Поленов в последние недели появлялся нечасто и смотрел как-то немножко сквозь меня – не то в свое светлое будущее, не то в прошлое, которое, по-видимому, тоже было вполне лучезарным. А в этот раз он посмотрел прямо на меня. И еще раз на меня. Я сидела на кровати, кутаясь в плед. БМ вошел и сел в кресло. Я видела лишь его силуэт, выделявшийся на фоне окна, за которым опускались волглые сентябрьские сумерки.
– Встань, – попросил он.
Я продолжала сидеть.
– Пожалуйста, – добавил он.
Я нехотя вылезла из-под пледа.
– Разденься полностью, – сказал он.
Я через голову стянула просторный, мешковатый свитер.
Живот хотя еще и едва наметился, но уже говорил сам за себя.
– Чей? – удивленно спросил он.
– Мой. И твой.
– Блин! – он схватился за голову. – Я просил тебя об этом? Все вытворяют, что хотят.
– Что теперь будет? – обмирая, спросила я.
– Какой срок? Аборт еще успеваешь сделать? – по-деловому спросил он.
– Срок уже большой.
Он тяжело вздохнул, посмотрел на свои ногти, закинул ногу на ногу, подтянул носок. Мучил меня паузой.

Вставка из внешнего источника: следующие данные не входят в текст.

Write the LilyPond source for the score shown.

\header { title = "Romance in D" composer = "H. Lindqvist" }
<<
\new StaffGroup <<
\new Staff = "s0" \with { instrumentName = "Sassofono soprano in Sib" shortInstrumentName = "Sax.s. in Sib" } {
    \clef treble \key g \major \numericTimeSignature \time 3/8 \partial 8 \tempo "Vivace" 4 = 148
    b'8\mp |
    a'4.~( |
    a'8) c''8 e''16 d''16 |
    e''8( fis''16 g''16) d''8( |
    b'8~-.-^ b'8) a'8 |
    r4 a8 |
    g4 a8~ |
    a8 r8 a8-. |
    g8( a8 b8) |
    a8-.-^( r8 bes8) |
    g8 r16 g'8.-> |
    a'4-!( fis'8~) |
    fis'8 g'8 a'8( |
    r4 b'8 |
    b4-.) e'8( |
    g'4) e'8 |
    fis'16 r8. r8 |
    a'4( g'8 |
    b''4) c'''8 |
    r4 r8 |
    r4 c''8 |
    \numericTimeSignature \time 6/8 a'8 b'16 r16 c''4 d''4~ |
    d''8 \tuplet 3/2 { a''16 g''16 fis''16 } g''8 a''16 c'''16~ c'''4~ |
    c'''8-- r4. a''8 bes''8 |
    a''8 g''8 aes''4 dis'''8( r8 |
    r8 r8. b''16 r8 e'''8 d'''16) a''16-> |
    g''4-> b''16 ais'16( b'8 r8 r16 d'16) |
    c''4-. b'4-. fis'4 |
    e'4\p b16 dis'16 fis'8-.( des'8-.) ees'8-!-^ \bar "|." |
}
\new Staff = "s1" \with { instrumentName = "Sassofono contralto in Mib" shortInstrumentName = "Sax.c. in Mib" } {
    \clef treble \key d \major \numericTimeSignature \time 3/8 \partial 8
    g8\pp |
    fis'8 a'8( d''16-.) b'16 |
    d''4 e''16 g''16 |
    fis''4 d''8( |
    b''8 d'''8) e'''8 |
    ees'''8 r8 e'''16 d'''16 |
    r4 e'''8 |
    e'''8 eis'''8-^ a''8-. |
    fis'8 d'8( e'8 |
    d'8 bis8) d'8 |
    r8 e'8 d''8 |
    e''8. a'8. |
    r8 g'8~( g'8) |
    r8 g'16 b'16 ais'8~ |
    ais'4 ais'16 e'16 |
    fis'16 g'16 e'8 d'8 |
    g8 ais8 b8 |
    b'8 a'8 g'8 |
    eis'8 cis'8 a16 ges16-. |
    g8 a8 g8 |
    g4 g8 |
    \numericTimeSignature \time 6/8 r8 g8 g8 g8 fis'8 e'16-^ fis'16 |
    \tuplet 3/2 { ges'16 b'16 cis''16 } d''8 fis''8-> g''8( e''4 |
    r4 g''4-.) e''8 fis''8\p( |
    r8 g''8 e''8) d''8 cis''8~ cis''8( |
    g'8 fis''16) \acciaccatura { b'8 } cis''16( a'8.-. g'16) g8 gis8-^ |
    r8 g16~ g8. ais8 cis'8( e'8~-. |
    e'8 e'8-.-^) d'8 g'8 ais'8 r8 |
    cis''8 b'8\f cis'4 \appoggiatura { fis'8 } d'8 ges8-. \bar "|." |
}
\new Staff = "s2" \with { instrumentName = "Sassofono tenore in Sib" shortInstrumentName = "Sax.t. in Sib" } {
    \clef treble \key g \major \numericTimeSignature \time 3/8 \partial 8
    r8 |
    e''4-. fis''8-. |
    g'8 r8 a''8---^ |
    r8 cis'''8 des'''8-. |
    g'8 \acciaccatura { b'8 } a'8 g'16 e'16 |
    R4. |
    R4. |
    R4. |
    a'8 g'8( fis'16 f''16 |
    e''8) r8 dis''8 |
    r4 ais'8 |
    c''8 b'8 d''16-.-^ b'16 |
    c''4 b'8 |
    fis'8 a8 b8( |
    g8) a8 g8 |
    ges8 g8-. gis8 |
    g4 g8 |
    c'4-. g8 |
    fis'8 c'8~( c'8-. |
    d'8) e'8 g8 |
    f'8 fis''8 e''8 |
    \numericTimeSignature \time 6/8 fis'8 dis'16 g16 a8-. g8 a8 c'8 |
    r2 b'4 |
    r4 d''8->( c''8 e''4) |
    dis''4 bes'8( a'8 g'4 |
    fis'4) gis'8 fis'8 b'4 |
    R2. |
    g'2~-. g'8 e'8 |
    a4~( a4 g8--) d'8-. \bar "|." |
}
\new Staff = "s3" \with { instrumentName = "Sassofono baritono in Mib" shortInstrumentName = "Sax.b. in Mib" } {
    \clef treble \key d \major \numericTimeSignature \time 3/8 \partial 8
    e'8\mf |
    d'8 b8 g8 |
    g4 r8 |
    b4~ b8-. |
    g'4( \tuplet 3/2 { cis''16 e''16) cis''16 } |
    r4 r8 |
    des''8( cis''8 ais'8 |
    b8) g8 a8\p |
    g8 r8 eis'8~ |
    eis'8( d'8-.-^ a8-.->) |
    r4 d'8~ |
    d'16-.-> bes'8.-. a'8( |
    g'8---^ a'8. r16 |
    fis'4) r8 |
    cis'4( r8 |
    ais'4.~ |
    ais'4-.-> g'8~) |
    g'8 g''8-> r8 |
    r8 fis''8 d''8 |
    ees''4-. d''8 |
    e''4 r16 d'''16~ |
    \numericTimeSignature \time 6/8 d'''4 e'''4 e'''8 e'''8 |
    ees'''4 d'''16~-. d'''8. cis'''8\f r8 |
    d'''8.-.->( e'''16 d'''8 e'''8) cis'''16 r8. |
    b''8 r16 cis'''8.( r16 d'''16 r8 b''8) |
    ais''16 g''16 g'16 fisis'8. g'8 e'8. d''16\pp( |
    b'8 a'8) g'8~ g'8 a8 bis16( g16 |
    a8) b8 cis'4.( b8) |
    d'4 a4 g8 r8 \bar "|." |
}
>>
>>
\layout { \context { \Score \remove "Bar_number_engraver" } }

– Значит, родишь, – наконец с обреченностью в голосе произнес БМ.
– Там? В большом мире? За забором?
– Тут.
– Я не могу тут, я умру в родах, если меня не отвезут в больницу.
– Не паникуй. Никто не даст тебе умереть. Выноси сначала.
– И что потом?
– Роди, потом разберемся, – уклончиво ответил он. – Отсвечивай поменьше. Старайся не попадаться на глаза гостям. И да, спи, отдыхай, хорошо питайся, береги себя, – как будто вдруг опомнившись и уже более сердечно закончил он.
У меня с души как будто уехал товарняк. Стало невероятно легко и празднично. Как я могла тревожиться и сомневаться, что он отнесется к новости о моей беременности без радости? Ведь это же он – «обожекакой» мужчина. Все будет хорошо.